Here are my thoughts. Yes, cactus pads and fruits (tunas) may be added to your composing setup.
They would be a source of nitrogen (greens) so you could mix in some dry leaves or paper leftovers, which are browns, with them. Then decomposition will proceed nicely.
You could twist off the fruit and pads with tongs.
You may, with gloved hands, using tongs to hold the pads, chop them with a hatchet into small pieces about 1” pieces. This not necessary to do, but would speed the decomposition process. Smaller organics decompose well / quicker.
Important caution – the moist pads and moist fruits will decompose fairly quickly, but the thorns will take longer, so always use a gloved hand when working with this compost blend until it is fully decomposed.
If you have a manufactured plastic compost bin you could consider moving it to a sunny location now for the winter months.
You may enjoy reading our suggestions for composting in the desert: https://bernalilloextension.nmsu.edu/mastercomposter/desert-composting.html
Hope that this is helpful. Get back if you have further questions.
Before you undertake composting all of them, you might want to offer some to folks who would be interested in either growing or eating them, because they are quite nutritious, both the leaf/stem pads and the fruit. The Master Growers and neighborhood association bulletin boards might be ways to get the word out. I’m not especially tech savvy, but I’m sure some of the other folks could recommend places to post that information.

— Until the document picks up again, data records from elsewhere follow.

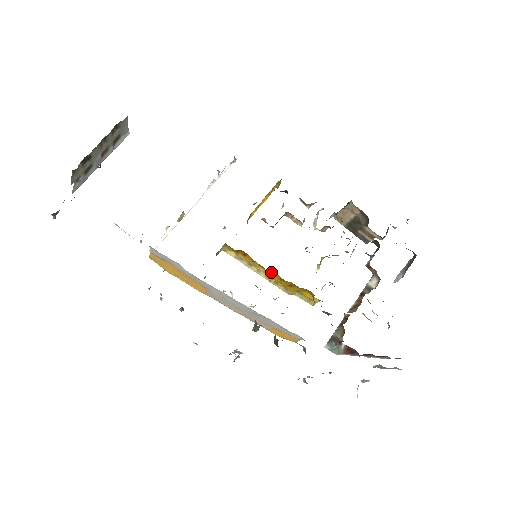
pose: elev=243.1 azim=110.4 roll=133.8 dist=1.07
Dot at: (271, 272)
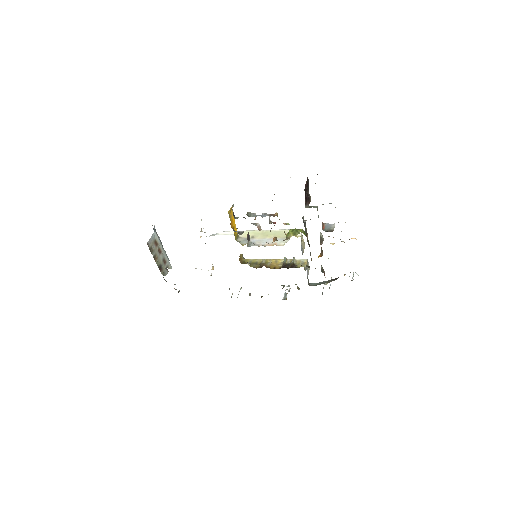
Dot at: occluded
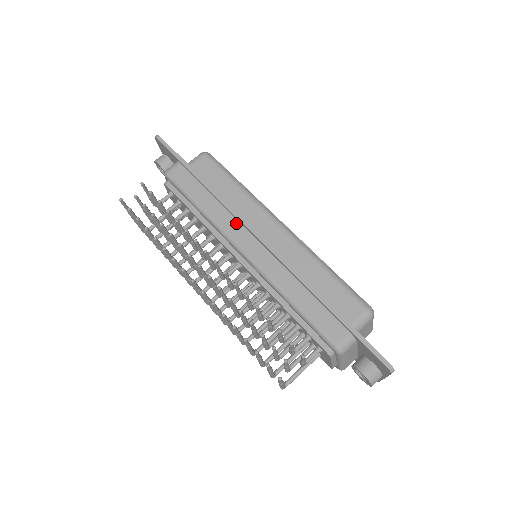
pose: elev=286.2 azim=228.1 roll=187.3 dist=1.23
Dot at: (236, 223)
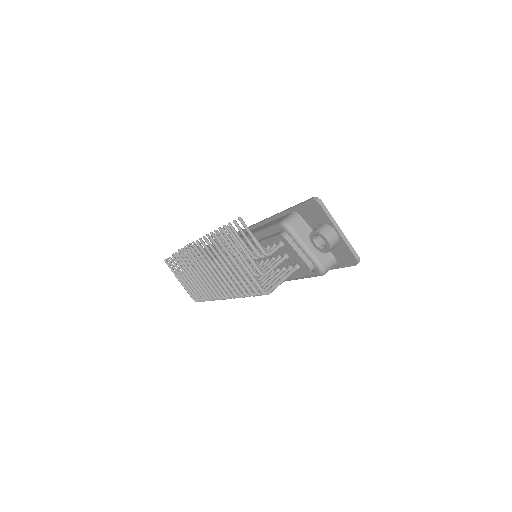
Dot at: occluded
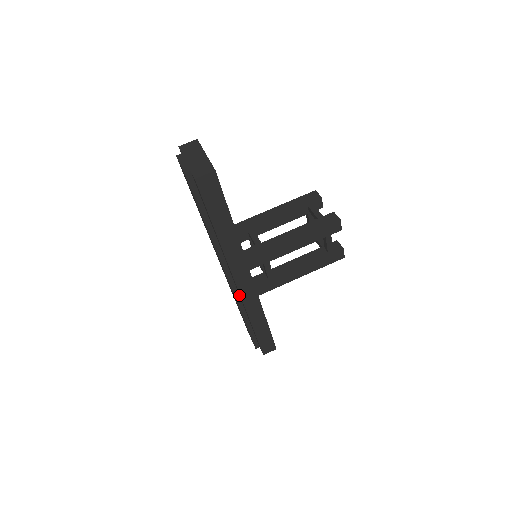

However, if you just want to recycle them back to the earth from which they have come, the biggest challenge is how to handle them without becoming a pincushion yourself. What I’ve done is to rake them into a pile, rake or scoop the pile onto newspaper–double or triple layers–and either bury them in a shallow hole or trench, still covered with newspaper, or cover the entire pile with newspaper and then add other seasonal cleanup material and good soil, wetting everything as you go. It helps them to break down more quickly if you add some leaf mold to the whole batch. The pads that are still alive when covered with earth will have quite a lot of moisture in them and decompose surprisingly quickly. The needles and glochids, which are the little teeny guys clustered around each bunch of needles (the ones that are so hard to get out–hence the newspaper for protection) are pretty much pure silica, which is one of the fundamental minerals that all growing things need. So they break down very quickly also, and the fungi present in the leaf mold are especially good at decomposing them.
I’ve never tried putting them into a regular batch of hot compost because I like to handle my compost when I’m turning it to see how well things are proceeding, and I don’t want any surprises. And I’ve never used a tumbler, so that’s for someone else to tackle. But the earth will take them all back, free of charge, with just a bit of digging.